Dataset entries

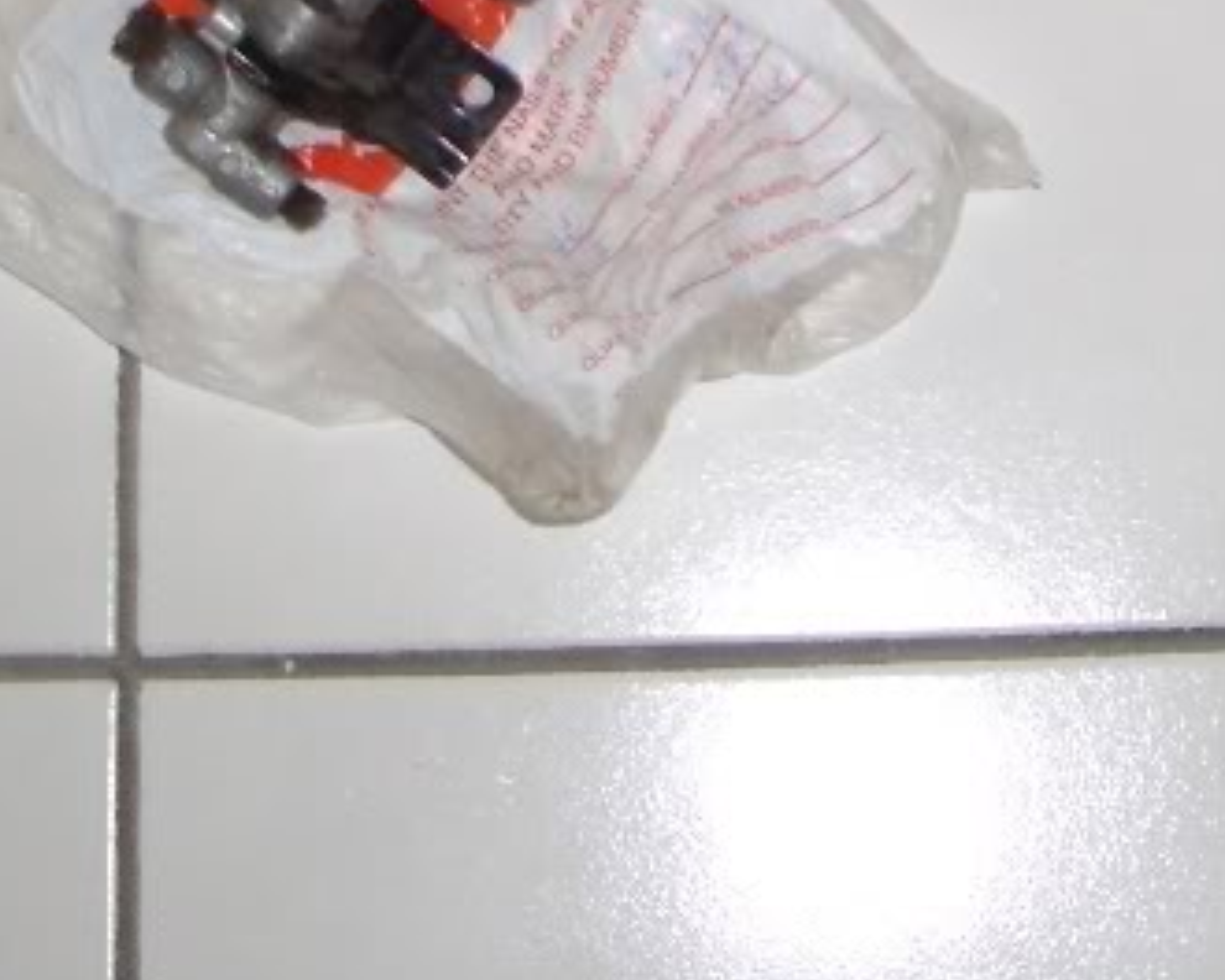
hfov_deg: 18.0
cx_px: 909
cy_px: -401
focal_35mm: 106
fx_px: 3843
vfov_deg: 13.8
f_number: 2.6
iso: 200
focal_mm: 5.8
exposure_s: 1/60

Your goal
Copy out the entries exactly. No pictures.

Response area
hfov_deg: 18.0
cx_px: 909
cy_px: -401
focal_35mm: 106
fx_px: 3843
vfov_deg: 13.8
f_number: 2.6
iso: 200
focal_mm: 5.8
exposure_s: 1/60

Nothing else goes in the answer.